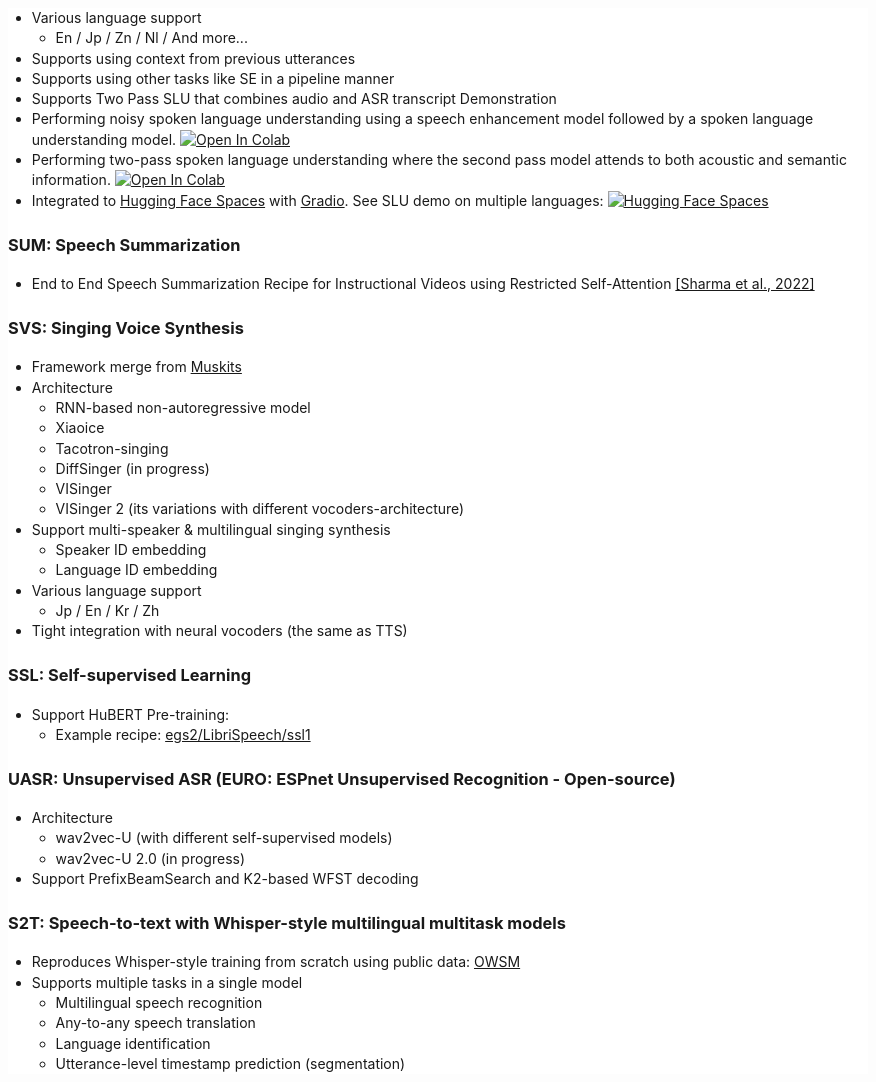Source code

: - Various language support
    - En / Jp / Zn / Nl / And more...
- Supports using context from previous utterances
- Supports using other tasks like SE in a pipeline manner
- Supports Two Pass SLU that combines audio and ASR transcript
Demonstration
- Performing noisy spoken language understanding using a speech enhancement model followed by a spoken language understanding model.  [![Open In Colab](https://colab.research.google.com/assets/colab-badge.svg)](https://colab.research.google.com/drive/14nCrJ05vJcQX0cJuXjbMVFWUHJ3Wfb6N?usp=sharing)
- Performing two-pass spoken language understanding where the second pass model attends to both acoustic and semantic information.  [![Open In Colab](https://colab.research.google.com/assets/colab-badge.svg)](https://colab.research.google.com/drive/1p2cbGIPpIIcynuDl4ZVHDpmNPl8Nh_ci?usp=sharing)
- Integrated to [Hugging Face Spaces](https://huggingface.co/spaces) with [Gradio](https://github.com/gradio-app/gradio). See SLU demo on multiple languages: [![Hugging Face Spaces](https://img.shields.io/badge/%F0%9F%A4%97%20Hugging%20Face-Spaces-blue)](https://huggingface.co/spaces/Siddhant/ESPnet2-SLU)


### SUM: Speech Summarization
- End to End Speech Summarization Recipe for Instructional Videos using Restricted Self-Attention [[Sharma et al., 2022]](https://arxiv.org/abs/2110.06263)

### SVS: Singing Voice Synthesis
- Framework merge from [Muskits](https://github.com/SJTMusicTeam/Muskits)
- Architecture
  - RNN-based non-autoregressive model
  - Xiaoice
  - Tacotron-singing
  - DiffSinger (in progress)
  - VISinger
  - VISinger 2 (its variations with different vocoders-architecture)
- Support multi-speaker & multilingual singing synthesis
  - Speaker ID embedding
  - Language ID embedding
- Various language support
  - Jp / En / Kr / Zh
- Tight integration with neural vocoders (the same as TTS)

### SSL: Self-supervised Learning
- Support HuBERT Pre-training:
  * Example recipe: [egs2/LibriSpeech/ssl1](egs2/LibriSpeech/ssl1)

### UASR: Unsupervised ASR (EURO: ESPnet Unsupervised Recognition - Open-source)
- Architecture
  - wav2vec-U (with different self-supervised models)
  - wav2vec-U 2.0 (in progress)
- Support PrefixBeamSearch and K2-based WFST decoding

### S2T: Speech-to-text with Whisper-style multilingual multitask models
- Reproduces Whisper-style training from scratch using public data: [OWSM](https://arxiv.org/abs/2309.13876)
- Supports multiple tasks in a single model
  - Multilingual speech recognition
  - Any-to-any speech translation
  - Language identification
  - Utterance-level timestamp prediction (segmentation)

◆ **Assignment**
Rewrite the stretch from the line containing "### S2T: Speech-to-text" through the end of the items as a JSON list of strings, with one string per line and blank lines omitted.

◆ **Expected answer**
[
  "### S2T: Speech-to-text with Whisper-style multilingual multitask models",
  "- Reproduces Whisper-style training from scratch using public data: [OWSM](https://arxiv.org/abs/2309.13876)",
  "- Supports multiple tasks in a single model",
  "  - Multilingual speech recognition",
  "  - Any-to-any speech translation",
  "  - Language identification",
  "  - Utterance-level timestamp prediction (segmentation)"
]